ERF, Risk, and Portfolio Adjustments
Volatility is a simple way of thinking about equity risk. A share price that changes only a little over time is relatively low-risk, whereas a share price that changes a lot over time is relatively high-risk. Buying stocks in expectation of large capital gains necessitates a willingness to take bigger risks than buying stocks in expectation of stable prices over time.
Yesterday I sold my position in Enerplus Corp (ERF). It was yielding 14.17%, up from 6.47% when I first bought it last August. When I added to my position last September, my yield had risen to 6.72%. For my yield to increase to 14.17%, the share price had to fall 55% from my original purchase price.
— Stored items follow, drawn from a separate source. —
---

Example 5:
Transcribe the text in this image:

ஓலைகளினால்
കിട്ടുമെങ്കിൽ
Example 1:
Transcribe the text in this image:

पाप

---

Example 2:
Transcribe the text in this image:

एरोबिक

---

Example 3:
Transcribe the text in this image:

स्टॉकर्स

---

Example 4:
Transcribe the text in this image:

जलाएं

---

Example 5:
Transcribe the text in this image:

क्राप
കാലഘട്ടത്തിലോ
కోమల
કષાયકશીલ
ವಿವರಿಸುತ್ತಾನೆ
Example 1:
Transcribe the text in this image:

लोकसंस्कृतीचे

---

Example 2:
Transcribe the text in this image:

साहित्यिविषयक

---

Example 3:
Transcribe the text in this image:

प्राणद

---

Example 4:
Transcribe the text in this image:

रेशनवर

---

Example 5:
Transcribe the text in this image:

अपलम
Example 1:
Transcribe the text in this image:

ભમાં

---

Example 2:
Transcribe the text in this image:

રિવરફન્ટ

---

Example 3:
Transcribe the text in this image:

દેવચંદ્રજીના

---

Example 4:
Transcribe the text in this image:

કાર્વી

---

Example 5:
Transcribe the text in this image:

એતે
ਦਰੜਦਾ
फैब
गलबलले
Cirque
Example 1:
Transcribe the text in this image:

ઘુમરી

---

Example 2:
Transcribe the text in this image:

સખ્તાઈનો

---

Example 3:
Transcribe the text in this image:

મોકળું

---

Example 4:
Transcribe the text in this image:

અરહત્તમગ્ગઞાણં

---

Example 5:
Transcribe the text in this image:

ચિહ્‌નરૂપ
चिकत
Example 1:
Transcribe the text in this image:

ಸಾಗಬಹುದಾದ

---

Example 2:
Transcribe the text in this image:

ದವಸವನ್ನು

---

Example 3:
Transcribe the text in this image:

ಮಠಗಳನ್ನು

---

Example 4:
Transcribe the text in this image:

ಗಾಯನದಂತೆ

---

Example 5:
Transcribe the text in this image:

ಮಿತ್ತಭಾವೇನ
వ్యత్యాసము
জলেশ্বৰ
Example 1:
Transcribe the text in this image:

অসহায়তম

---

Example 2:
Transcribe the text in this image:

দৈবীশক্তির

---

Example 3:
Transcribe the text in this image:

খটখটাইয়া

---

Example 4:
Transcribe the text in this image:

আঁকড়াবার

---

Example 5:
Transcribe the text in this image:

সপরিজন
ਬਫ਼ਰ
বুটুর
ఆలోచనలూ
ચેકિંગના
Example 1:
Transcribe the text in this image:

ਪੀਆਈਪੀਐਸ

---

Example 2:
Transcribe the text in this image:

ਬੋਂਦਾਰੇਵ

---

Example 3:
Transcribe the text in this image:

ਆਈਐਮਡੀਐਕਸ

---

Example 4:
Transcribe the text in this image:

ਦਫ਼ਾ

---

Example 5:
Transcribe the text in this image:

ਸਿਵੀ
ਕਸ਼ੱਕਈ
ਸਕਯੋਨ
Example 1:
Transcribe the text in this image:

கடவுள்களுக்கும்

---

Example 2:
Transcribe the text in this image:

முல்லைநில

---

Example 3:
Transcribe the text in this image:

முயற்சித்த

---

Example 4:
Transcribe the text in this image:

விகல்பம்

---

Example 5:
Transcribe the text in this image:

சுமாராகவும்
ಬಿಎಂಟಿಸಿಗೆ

ERF is an income stock. When I purchase an income stock, I expect a stable income stream over time, which means I’m not expecting earnings growth. The trick for this kind of a company – one that pays out a large percentage of its cash flow – is to replace reserves at a rate that will keep production levels relatively flat over time. Earnings growth can only come about due to an increasing price for the underlying commodity or surprisingly good drill results, and yields are higher than normal because reserve replacement is an on-going and uncertain venture. For ERF, these ordinary challenges have been exacerbated by declining commodity prices.
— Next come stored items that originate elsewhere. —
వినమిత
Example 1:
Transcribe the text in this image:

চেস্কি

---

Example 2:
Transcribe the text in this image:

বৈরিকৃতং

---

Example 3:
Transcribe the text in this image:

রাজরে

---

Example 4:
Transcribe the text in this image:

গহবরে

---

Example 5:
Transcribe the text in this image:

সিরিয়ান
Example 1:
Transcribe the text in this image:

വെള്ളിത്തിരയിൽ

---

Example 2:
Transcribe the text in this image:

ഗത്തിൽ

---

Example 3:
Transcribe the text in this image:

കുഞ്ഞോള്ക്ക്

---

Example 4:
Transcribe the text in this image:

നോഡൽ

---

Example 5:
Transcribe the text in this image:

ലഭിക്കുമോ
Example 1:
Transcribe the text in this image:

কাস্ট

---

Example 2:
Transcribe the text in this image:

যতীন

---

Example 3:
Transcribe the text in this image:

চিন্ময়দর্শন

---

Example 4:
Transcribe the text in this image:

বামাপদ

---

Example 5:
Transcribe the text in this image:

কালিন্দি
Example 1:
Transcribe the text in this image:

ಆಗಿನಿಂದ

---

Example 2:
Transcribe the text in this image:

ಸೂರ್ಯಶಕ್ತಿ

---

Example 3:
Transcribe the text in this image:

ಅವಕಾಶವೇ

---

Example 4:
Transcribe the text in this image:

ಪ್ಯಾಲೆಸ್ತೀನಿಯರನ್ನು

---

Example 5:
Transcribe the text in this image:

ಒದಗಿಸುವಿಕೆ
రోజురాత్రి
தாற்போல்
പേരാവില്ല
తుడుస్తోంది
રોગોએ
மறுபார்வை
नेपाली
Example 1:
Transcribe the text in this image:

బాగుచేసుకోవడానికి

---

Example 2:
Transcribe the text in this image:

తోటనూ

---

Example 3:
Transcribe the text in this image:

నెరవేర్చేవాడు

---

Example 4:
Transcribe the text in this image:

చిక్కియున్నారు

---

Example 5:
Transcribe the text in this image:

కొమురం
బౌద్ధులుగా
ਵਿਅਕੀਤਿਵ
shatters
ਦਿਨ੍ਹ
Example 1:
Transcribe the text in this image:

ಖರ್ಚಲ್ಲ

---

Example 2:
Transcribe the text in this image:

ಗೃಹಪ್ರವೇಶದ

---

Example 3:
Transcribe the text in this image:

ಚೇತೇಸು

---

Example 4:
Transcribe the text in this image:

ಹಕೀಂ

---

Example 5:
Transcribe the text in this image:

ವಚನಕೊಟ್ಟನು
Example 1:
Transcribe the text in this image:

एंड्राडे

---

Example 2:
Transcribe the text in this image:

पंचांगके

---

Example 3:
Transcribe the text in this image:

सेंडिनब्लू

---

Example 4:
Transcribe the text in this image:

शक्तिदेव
ERF has performed worse than its peers over the past year; Progress Energy Resources (PRQNF), for instance, is down 21%. Still, ERF might now be considered a good buy from a value perspective. Stocks meet value investment criteria when future downside movement seems less likely than future upside movement. ERF has good price ratios and the company recently announced a dividend cut. However, I did not purchase ERF as a value play, so I am cutting my losses.
At the opposite extreme from ERF are spec plays, undertaken with the expectation of extreme volatility. Resource spec plays rarely pan out, and when they do, gains need to be large enough to cover the several losses. I closed three spec plays this week, HTRRF, CPMNF @.85, and LBRMF @ 2.73. The Labrador Trough outlook is weak near-term, due to expectations of a growth slow down in China and world-wide reductions in steel demand, and with losses mounting, I decided to limit my exposure for the time being to Alderon (AXX).
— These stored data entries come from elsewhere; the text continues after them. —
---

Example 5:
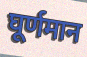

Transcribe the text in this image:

घूर्णमान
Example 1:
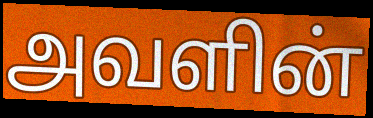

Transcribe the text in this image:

அவளின்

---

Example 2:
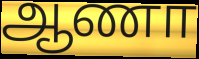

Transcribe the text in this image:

ஆணா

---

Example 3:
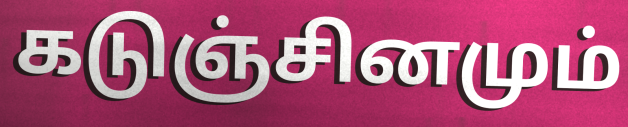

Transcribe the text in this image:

கடுஞ்சினமும்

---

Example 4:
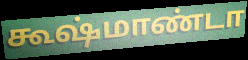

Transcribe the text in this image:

கூஷ்மாண்டா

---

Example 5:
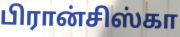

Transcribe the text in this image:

பிரான்சிஸ்கா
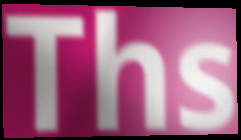
Ths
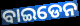
ବାଇଡେନ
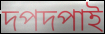
দপদপাই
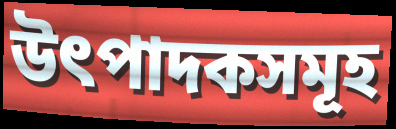
উৎপাদকসমূহ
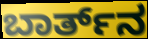
ಬಾರ್ತ್‌ನ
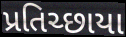
પ્રતિચ્છાયા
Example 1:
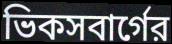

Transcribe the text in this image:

ভিকসবার্গের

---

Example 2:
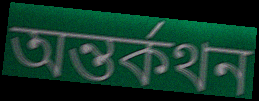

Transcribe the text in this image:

অন্তর্কথন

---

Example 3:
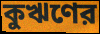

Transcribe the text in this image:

কুঋণের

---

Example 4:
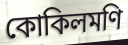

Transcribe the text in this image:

কোকিলমণি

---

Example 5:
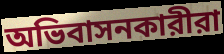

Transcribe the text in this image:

অভিবাসনকারীরা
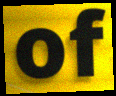
of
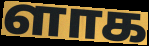
ளாக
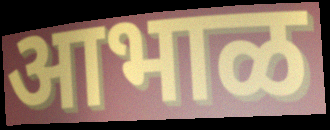
आभाळ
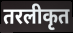
तरलीकृत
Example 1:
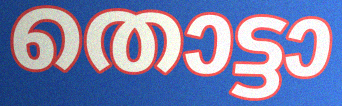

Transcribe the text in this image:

തൊട്ടാ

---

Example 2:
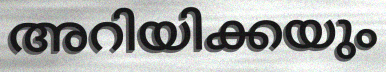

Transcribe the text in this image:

അറിയിക്കയും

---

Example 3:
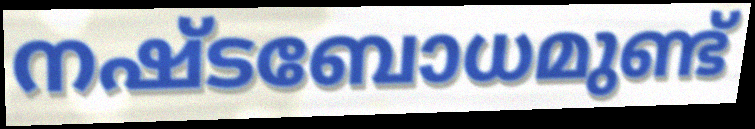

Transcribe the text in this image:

നഷ്ടബോധമുണ്ട്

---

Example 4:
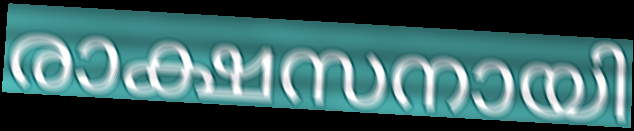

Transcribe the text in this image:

രാക്ഷസനായി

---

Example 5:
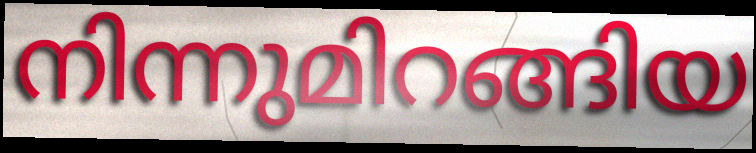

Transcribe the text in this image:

നിന്നുമിറങ്ങിയ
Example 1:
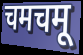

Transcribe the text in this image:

चमचमू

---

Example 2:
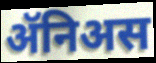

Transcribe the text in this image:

ॲनिअस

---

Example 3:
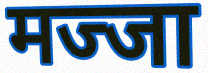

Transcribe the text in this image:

मज्जा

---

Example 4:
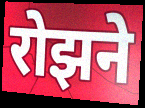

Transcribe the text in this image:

रोझने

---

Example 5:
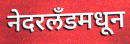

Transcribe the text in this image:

नेदरलँडमधून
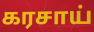
கரசாய்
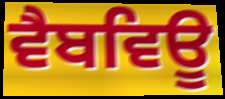
ਵੈਬਵਿਊ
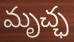
మృచ్ఛ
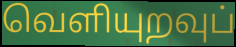
வெளியுறவுப்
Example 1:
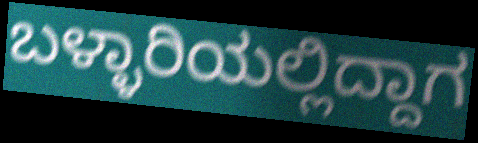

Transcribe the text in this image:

ಬಳ್ಳಾರಿಯಲ್ಲಿದ್ದಾಗ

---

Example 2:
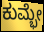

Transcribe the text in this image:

ಕುಮ್ಭೇ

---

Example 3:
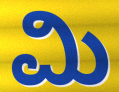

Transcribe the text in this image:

ಮಿ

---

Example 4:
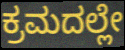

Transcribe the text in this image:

ಕ್ರಮದಲ್ಲೇ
My gold trades looked good earlier in the week, but weakened at week’s end. RIC was the weakest, so I closed it @ 5.72. All others are still open. I opened a new portfolio position in Agnico Eagle Mines (AEM) @ 41.50 and added to my position in Brigus Gold (BRD) @ .95. In other sectors, I reduced my position by 25% in Tag Oil (TAOIF) @ 8.15 and added to my positions in Heinz (HNZ) @ 54.6 and Avista (AVA) @ 26.33. I am concerned about weakening oil prices. I continue to try to balance the portfolio for a future market movement in either direction.